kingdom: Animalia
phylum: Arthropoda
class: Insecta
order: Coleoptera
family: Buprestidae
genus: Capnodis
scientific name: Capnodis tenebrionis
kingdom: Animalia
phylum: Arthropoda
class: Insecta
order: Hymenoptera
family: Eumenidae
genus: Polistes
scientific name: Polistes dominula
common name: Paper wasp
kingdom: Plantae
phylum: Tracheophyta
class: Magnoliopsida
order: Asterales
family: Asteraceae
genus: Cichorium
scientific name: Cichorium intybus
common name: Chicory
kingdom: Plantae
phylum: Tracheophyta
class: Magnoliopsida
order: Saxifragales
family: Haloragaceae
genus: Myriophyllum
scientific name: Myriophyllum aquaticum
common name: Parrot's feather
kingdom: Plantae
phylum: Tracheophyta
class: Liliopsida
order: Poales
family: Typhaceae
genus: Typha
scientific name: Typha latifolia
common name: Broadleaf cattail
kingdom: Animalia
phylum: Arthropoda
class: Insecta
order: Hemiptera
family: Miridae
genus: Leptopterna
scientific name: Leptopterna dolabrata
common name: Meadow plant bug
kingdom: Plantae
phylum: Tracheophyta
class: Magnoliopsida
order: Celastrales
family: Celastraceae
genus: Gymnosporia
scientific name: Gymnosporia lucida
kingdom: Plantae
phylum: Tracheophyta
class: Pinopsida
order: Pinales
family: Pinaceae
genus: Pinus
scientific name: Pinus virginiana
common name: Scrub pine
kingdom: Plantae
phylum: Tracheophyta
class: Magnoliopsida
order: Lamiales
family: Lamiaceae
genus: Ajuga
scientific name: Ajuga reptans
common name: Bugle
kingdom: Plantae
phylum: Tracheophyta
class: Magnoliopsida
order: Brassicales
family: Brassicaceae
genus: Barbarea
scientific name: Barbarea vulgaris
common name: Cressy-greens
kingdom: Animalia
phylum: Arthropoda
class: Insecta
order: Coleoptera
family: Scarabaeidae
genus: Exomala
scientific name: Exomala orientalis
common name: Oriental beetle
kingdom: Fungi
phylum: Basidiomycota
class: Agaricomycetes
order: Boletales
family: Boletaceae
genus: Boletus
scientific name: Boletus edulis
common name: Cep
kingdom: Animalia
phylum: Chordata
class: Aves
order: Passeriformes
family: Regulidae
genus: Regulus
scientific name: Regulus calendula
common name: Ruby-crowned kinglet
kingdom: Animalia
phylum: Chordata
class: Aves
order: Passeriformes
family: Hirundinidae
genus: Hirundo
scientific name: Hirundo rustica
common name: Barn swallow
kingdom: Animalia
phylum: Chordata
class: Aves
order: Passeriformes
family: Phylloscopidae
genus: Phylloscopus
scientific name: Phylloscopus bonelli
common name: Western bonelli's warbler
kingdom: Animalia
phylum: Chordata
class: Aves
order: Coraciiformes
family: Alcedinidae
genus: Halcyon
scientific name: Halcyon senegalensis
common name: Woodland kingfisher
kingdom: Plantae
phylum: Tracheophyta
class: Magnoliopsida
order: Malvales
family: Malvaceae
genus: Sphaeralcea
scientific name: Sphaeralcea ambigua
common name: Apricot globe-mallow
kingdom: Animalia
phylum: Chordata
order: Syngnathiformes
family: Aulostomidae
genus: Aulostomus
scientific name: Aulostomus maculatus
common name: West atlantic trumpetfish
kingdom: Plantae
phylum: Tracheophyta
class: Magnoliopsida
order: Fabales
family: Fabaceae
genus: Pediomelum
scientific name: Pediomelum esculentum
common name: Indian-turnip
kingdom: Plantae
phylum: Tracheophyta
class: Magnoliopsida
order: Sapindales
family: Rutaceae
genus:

------------------------------------

## PROBLEM DESCRIPTION
Lay out all the lines from these records as a numbered list, leaving out any blank lines.

## RESULT FOR THIS TASK
1. kingdom: Animalia
2. phylum: Arthropoda
3. class: Insecta
4. order: Coleoptera
5. family: Buprestidae
6. genus: Capnodis
7. scientific name: Capnodis tenebrionis
8. kingdom: Animalia
9. phylum: Arthropoda
10. class: Insecta
11. order: Hymenoptera
12. family: Eumenidae
13. genus: Polistes
14. scientific name: Polistes dominula
15. common name: Paper wasp
16. kingdom: Plantae
17. phylum: Tracheophyta
18. class: Magnoliopsida
19. order: Asterales
20. family: Asteraceae
21. genus: Cichorium
22. scientific name: Cichorium intybus
23. common name: Chicory
24. kingdom: Plantae
25. phylum: Tracheophyta
26. class: Magnoliopsida
27. order: Saxifragales
28. family: Haloragaceae
29. genus: Myriophyllum
30. scientific name: Myriophyllum aquaticum
31. common name: Parrot's feather
32. kingdom: Plantae
33. phylum: Tracheophyta
34. class: Liliopsida
35. order: Poales
36. family: Typhaceae
37. genus: Typha
38. scientific name: Typha latifolia
39. common name: Broadleaf cattail
40. kingdom: Animalia
41. phylum: Arthropoda
42. class: Insecta
43. order: Hemiptera
44. family: Miridae
45. genus: Leptopterna
46. scientific name: Leptopterna dolabrata
47. common name: Meadow plant bug
48. kingdom: Plantae
49. phylum: Tracheophyta
50. class: Magnoliopsida
51. order: Celastrales
52. family: Celastraceae
53. genus: Gymnosporia
54. scientific name: Gymnosporia lucida
55. kingdom: Plantae
56. phylum: Tracheophyta
57. class: Pinopsida
58. order: Pinales
59. family: Pinaceae
60. genus: Pinus
61. scientific name: Pinus virginiana
62. common name: Scrub pine
63. kingdom: Plantae
64. phylum: Tracheophyta
65. class: Magnoliopsida
66. order: Lamiales
67. family: Lamiaceae
68. genus: Ajuga
69. scientific name: Ajuga reptans
70. common name: Bugle
71. kingdom: Plantae
72. phylum: Tracheophyta
73. class: Magnoliopsida
74. order: Brassicales
75. family: Brassicaceae
76. genus: Barbarea
77. scientific name: Barbarea vulgaris
78. common name: Cressy-greens
79. kingdom: Animalia
80. phylum: Arthropoda
81. class: Insecta
82. order: Coleoptera
83. family: Scarabaeidae
84. genus: Exomala
85. scientific name: Exomala orientalis
86. common name: Oriental beetle
87. kingdom: Fungi
88. phylum: Basidiomycota
89. class: Agaricomycetes
90. order: Boletales
91. family: Boletaceae
92. genus: Boletus
93. scientific name: Boletus edulis
94. common name: Cep
95. kingdom: Animalia
96. phylum: Chordata
97. class: Aves
98. order: Passeriformes
99. family: Regulidae
100. genus: Regulus
101. scientific name: Regulus calendula
102. common name: Ruby-crowned kinglet
103. kingdom: Animalia
104. phylum: Chordata
105. class: Aves
106. order: Passeriformes
107. family: Hirundinidae
108. genus: Hirundo
109. scientific name: Hirundo rustica
110. common name: Barn swallow
111. kingdom: Animalia
112. phylum: Chordata
113. class: Aves
114. order: Passeriformes
115. family: Phylloscopidae
116. genus: Phylloscopus
117. scientific name: Phylloscopus bonelli
118. common name: Western bonelli's warbler
119. kingdom: Animalia
120. phylum: Chordata
121. class: Aves
122. order: Coraciiformes
123. family: Alcedinidae
124. genus: Halcyon
125. scientific name: Halcyon senegalensis
126. common name: Woodland kingfisher
127. kingdom: Plantae
128. phylum: Tracheophyta
129. class: Magnoliopsida
130. order: Malvales
131. family: Malvaceae
132. genus: Sphaeralcea
133. scientific name: Sphaeralcea ambigua
134. common name: Apricot globe-mallow
135. kingdom: Animalia
136. phylum: Chordata
137. order: Syngnathiformes
138. family: Aulostomidae
139. genus: Aulostomus
140. scientific name: Aulostomus maculatus
141. common name: West atlantic trumpetfish
142. kingdom: Plantae
143. phylum: Tracheophyta
144. class: Magnoliopsida
145. order: Fabales
146. family: Fabaceae
147. genus: Pediomelum
148. scientific name: Pediomelum esculentum
149. common name: Indian-turnip
150. kingdom: Plantae
151. phylum: Tracheophyta
152. class: Magnoliopsida
153. order: Sapindales
154. family: Rutaceae
155. genus:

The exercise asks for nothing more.